Pensar nas questões filosóficas e morais que estão em jogo em Pickpocket levar-nos-ia para outros lugares. Importa, no entanto, olhar brevemente para um discurso do protagonista, Michel (Martin La Salle), em que este expõe perante o inspector principal da polícia (Jean Pélégri) as suas considerações acerca de um ideal de super-homem, indispensável à sociedade em função da sua inteligência, do seu talento ou do seu génio, que deveria guiar-se unicamente pela sua consciência, em vez de ficar sujeito à obediência à lei. Quando o inspector sugere que isso pode ser difícil e até perigoso, não sabendo exactamente como identificar esses homens ditos excepcionais, Michel responde-lhe que eles próprios, e as suas consciências, ficariam responsáveis por essa identificação.
É a resposta de Michel que me interessa aqui. Segundo ele, o crime seria apenas algo temporário — “Não se preocupe, seria só no princípio, depois pararíamos”: esses indivíduos seriam capazes de se parar a si próprios. Falando de uma questão moral, Michel usa o verbo arrêter, que denota, em diferentes contextos, a interrupção de um movimento, de um fluxo, seja a paragem de um comboio, a interrupção de uma actividade ou a acção física de deter alguém, particularmente pertinente no contexto daquela conversa. Encontramos algo semelhante nas frases de abertura do filme, onde se usa o verbo pousser a propósito de algo de natureza moral: o jovem protagonista vê-se empurrado para a vida de carteirista, aventura para a qual não tinha sido destinado.

__O que fazer__:
No texto acima sobre o filme Pickpocket, transcreva sem alterações o trecho que começa nas palavras que contêm "É a resposta" e termina logo após "tinha sido destinado.".

__Registos listados__:
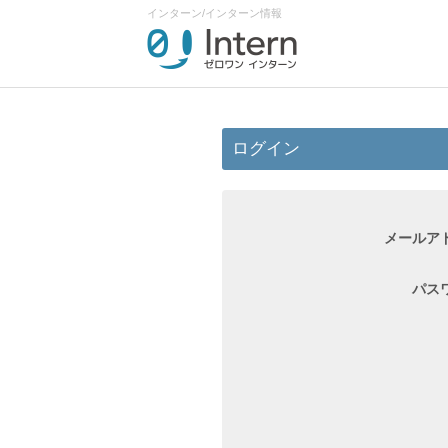
インターン/インターン情報
ログイン
メールア
パス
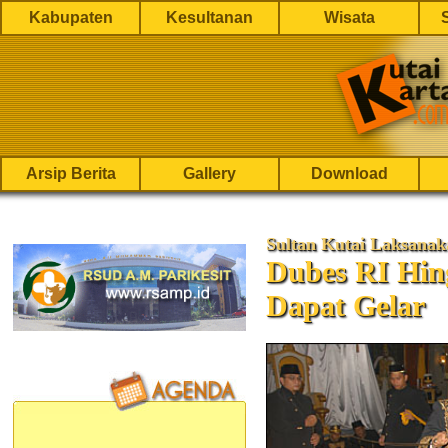
Kabupaten
Kesultanan
Wisata
Arsip Berita
Gallery
Download
Sultan Kutai Laksanak
Dubes RI Hin
Dapat Gelar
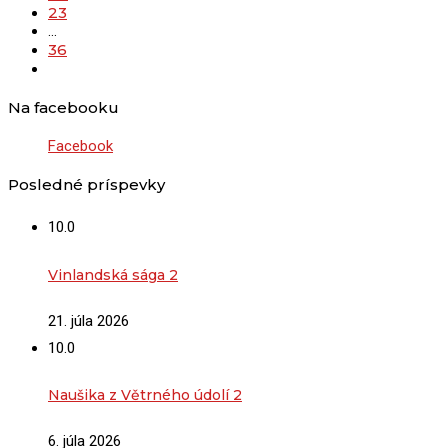
23
…
36
Na facebooku
Facebook
Posledné príspevky
10.0
Vinlandská sága 2
21. júla 2026
10.0
Naušika z Větrného údolí 2
6. júla 2026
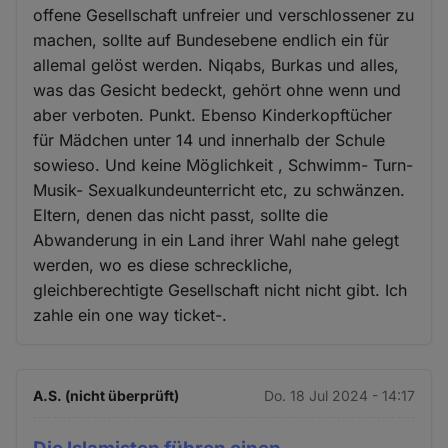
offene Gesellschaft unfreier und verschlossener zu
machen, sollte auf Bundesebene endlich ein für
allemal gelöst werden. Niqabs, Burkas und alles,
was das Gesicht bedeckt, gehört ohne wenn und
aber verboten. Punkt. Ebenso Kinderkopftücher
für Mädchen unter 14 und innerhalb der Schule
sowieso. Und keine Möglichkeit , Schwimm- Turn-
Musik- Sexualkundeunterricht etc, zu schwänzen.
Eltern, denen das nicht passt, sollte die
Abwanderung in ein Land ihrer Wahl nahe gelegt
werden, wo es diese schreckliche,
gleichberechtigte Gesellschaft nicht nicht gibt. Ich
zahle ein one way ticket-.
A.S. (nicht überprüft)
Do. 18 Jul 2024 - 14:17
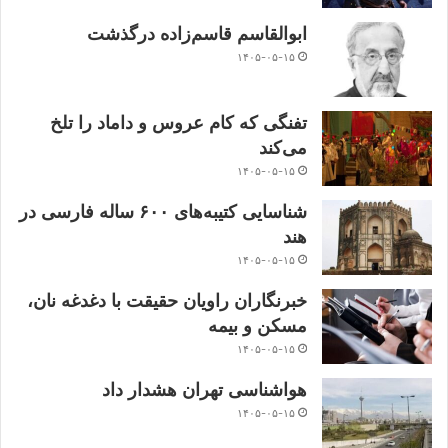
ابوالقاسم قاسم‌زاده درگذشت
۱۴۰۵-۰۵-۱۵
تفنگی که کام عروس و داماد را تلخ
می‌کند
۱۴۰۵-۰۵-۱۵
شناسایی کتیبه‌های ۶۰۰ ساله فارسی در
هند
۱۴۰۵-۰۵-۱۵
خبرنگاران راویان حقیقت با دغدغه نان،
مسکن و بیمه
۱۴۰۵-۰۵-۱۵
هواشناسی تهران هشدار داد
۱۴۰۵-۰۵-۱۵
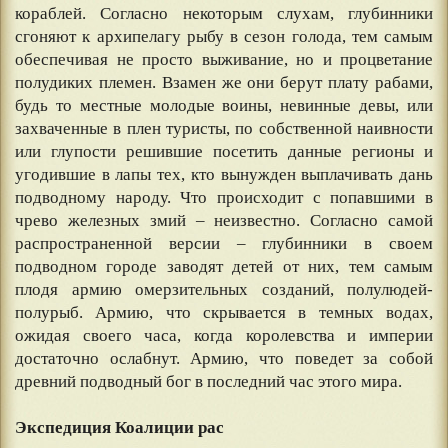
кораблей. Согласно некоторым слухам, глубинники
сгоняют к архипелагу рыбу в сезон голода, тем самым
обеспечивая не просто выживание, но и процветание
полудиких племен. Взамен же они берут плату рабами,
будь то местные молодые воины, невинные девы, или
захваченные в плен туристы, по собственной наивности
или глупости решившие посетить данные регионы и
угодившие в лапы тех, кто вынужден выплачивать дань
подводному народу. Что происходит с попавшими в
чрево железных змий – неизвестно. Согласно самой
распространенной версии – глубинники в своем
подводном городе заводят детей от них, тем самым
плодя армию омерзительных созданий, полулюдей-
полурыб. Армию, что скрывается в темных водах,
ожидая своего часа, когда королевства и империи
достаточно ослабнут. Армию, что поведет за собой
древний подводный бог в последний час этого мира.
⠀
Экспедиция Коалиции рас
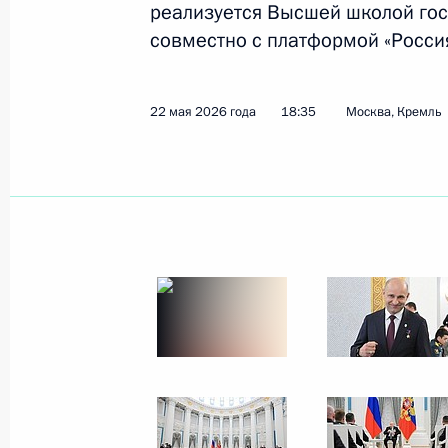
Владимир Путин 
реализуется Высшей школой го
Справочник
личный сайт
совместно с платформой «Росси
Дикая природа Ро
Версия для людей
с ограниченными
возможностями
22 мая 2026 года
18:35
Москва, Кремль
English
Администрация
Президента России
2026 год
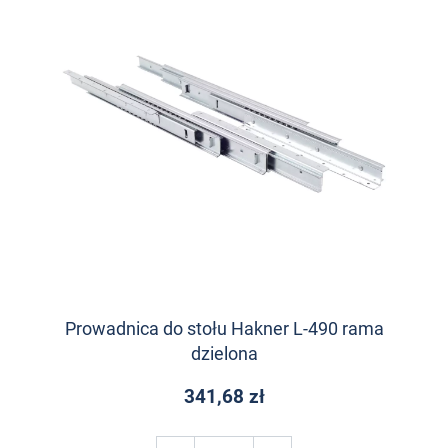
Prowadnica do stołu Hakner L-490 rama
dzielona
341,68 zł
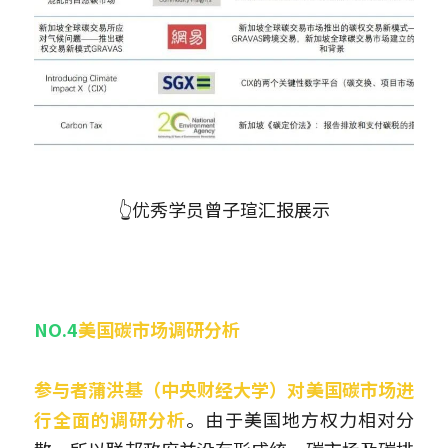
👆优秀学员曾子瑄汇报展示
NO.4
美国碳市场调研分析
参与者蒲洪基（中央财经大学）对美国碳市场进
行全面的调研分析
。由于美国地方权力相对分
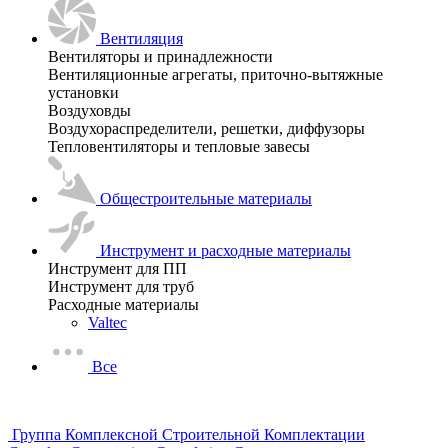
Вентиляция
Вентиляторы и принадлежности
Вентиляционные агрегаты, приточно-вытяжные
установки
Воздуховды
Воздухораспределители, решетки, диффузоры
Тепловентиляторы и тепловые завесы
Общестроительные материалы
Инструмент и расходные материалы
Инструмент для ПП
Инструмент для труб
Расходные материалы
Valtec
Все
Группа Комплексной Строительной Комплектации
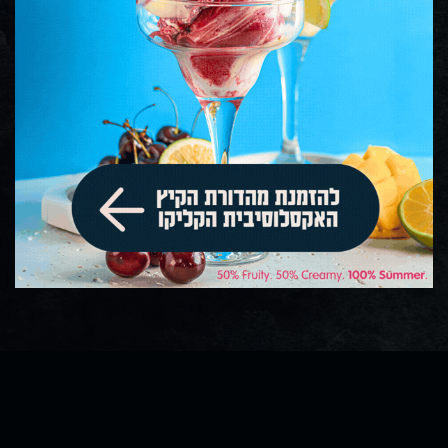
הסדרי נגישות: דלפק / כניסה / שמיעה / שירותים
משלוחים
ישיבה במקום: בחוץ
חנייה: חניון חוף הקשתות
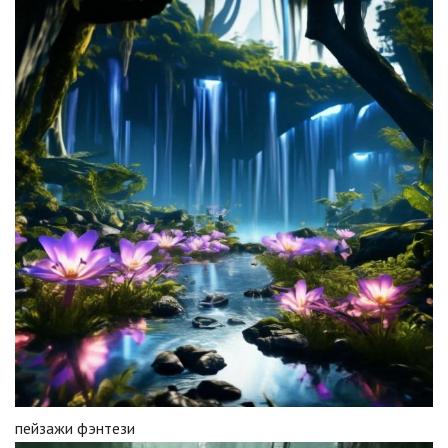
пейзажи фэнтези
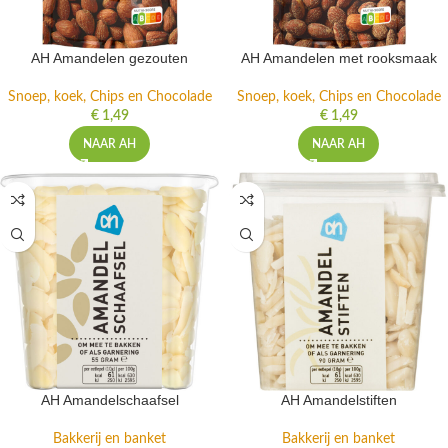
AH Amandelen gezouten
AH Amandelen met rooksmaak
Snoep, koek, Chips en Chocolade
Snoep, koek, Chips en Chocolade
€
1,49
€
1,49
NAAR AH
NAAR AH
AH Amandelschaafsel
AH Amandelstiften
Bakkerij en banket
Bakkerij en banket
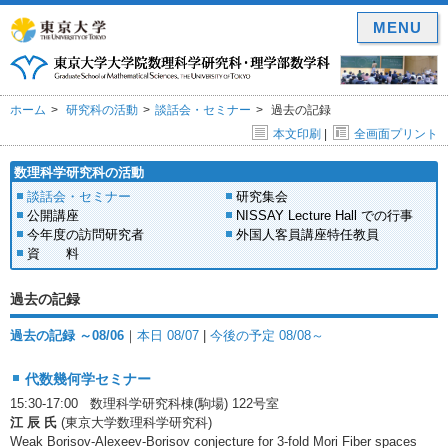
MENU
ホーム
研究科の活動
談話会・セミナー
過去の記録
本文印刷
|
全画面プリント
数理科学研究科の活動
談話会・セミナー
研究集会
公開講座
NISSAY Lecture Hall での行事
今年度の訪問研究者
外国人客員講座特任教員
資 料
過去の記録
過去の記録 ～08/06
｜
本日 08/07
|
今後の予定 08/08～
代数幾何学セミナー
15:30-17:00 数理科学研究科棟(駒場) 122号室
江 辰 氏
(東京大学数理科学研究科)
Weak Borisov-Alexeev-Borisov conjecture for 3-fold Mori Fiber spaces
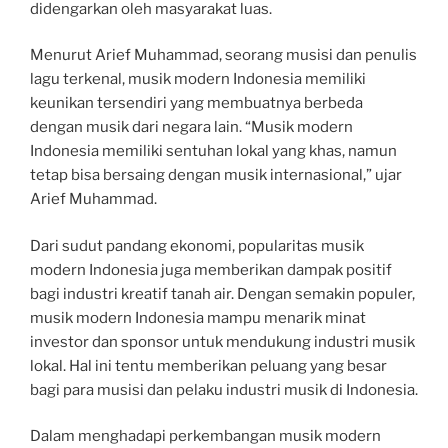
didengarkan oleh masyarakat luas.
Menurut Arief Muhammad, seorang musisi dan penulis
lagu terkenal, musik modern Indonesia memiliki
keunikan tersendiri yang membuatnya berbeda
dengan musik dari negara lain. “Musik modern
Indonesia memiliki sentuhan lokal yang khas, namun
tetap bisa bersaing dengan musik internasional,” ujar
Arief Muhammad.
Dari sudut pandang ekonomi, popularitas musik
modern Indonesia juga memberikan dampak positif
bagi industri kreatif tanah air. Dengan semakin populer,
musik modern Indonesia mampu menarik minat
investor dan sponsor untuk mendukung industri musik
lokal. Hal ini tentu memberikan peluang yang besar
bagi para musisi dan pelaku industri musik di Indonesia.
Dalam menghadapi perkembangan musik modern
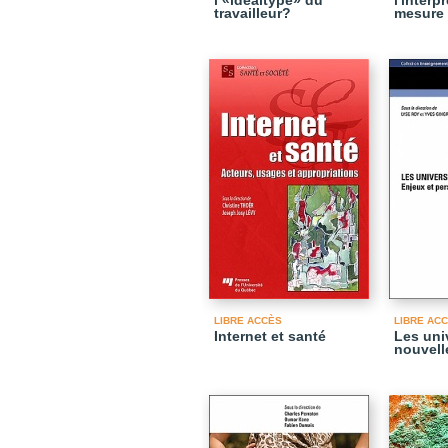
l’«idéaltype» du
l'interp
travailleur?
mesure 
LIBRE ACCÈS
LIBRE AC
Internet et santé
Les uni
nouvell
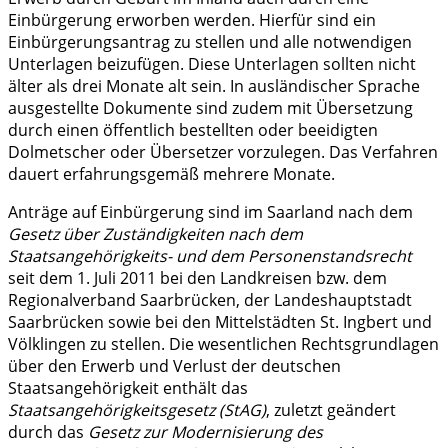
Einbürgerung erworben werden. Hierfür sind ein
Einbürgerungsantrag zu stellen und alle notwendigen
Unterlagen beizufügen. Diese Unterlagen sollten nicht
älter als drei Monate alt sein. In ausländischer Sprache
ausgestellte Dokumente sind zudem mit Übersetzung
durch einen öffentlich bestellten oder beeidigten
Dolmetscher oder Übersetzer vorzulegen. Das Verfahren
dauert erfahrungsgemäß mehrere Monate.
Anträge auf Einbürgerung sind im Saarland nach dem
Gesetz über Zuständigkeiten nach dem
Staatsangehörigkeits- und dem Personenstandsrecht
seit dem 1. Juli 2011 bei den Landkreisen bzw. dem
Regionalverband Saarbrücken, der Landeshauptstadt
Saarbrücken sowie bei den Mittelstädten St. Ingbert und
Völklingen zu stellen. Die wesentlichen Rechtsgrundlagen
über den Erwerb und Verlust der deutschen
Staatsangehörigkeit enthält das
Staatsangehörigkeitsgesetz (StAG)
, zuletzt geändert
durch das
Gesetz zur Modernisierung des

__Resposta esperada__:
É a resposta de Michel que me interessa aqui. Segundo ele, o crime seria apenas algo temporário — “Não se preocupe, seria só no princípio, depois pararíamos”: esses indivíduos seriam capazes de se parar a si próprios. Falando de uma questão moral, Michel usa o verbo arrêter, que denota, em diferentes contextos, a interrupção de um movimento, de um fluxo, seja a paragem de um comboio, a interrupção de uma actividade ou a acção física de deter alguém, particularmente pertinente no contexto daquela conversa. Encontramos algo semelhante nas frases de abertura do filme, onde se usa o verbo pousser a propósito de algo de natureza moral: o jovem protagonista vê-se empurrado para a vida de carteirista, aventura para a qual não tinha sido destinado.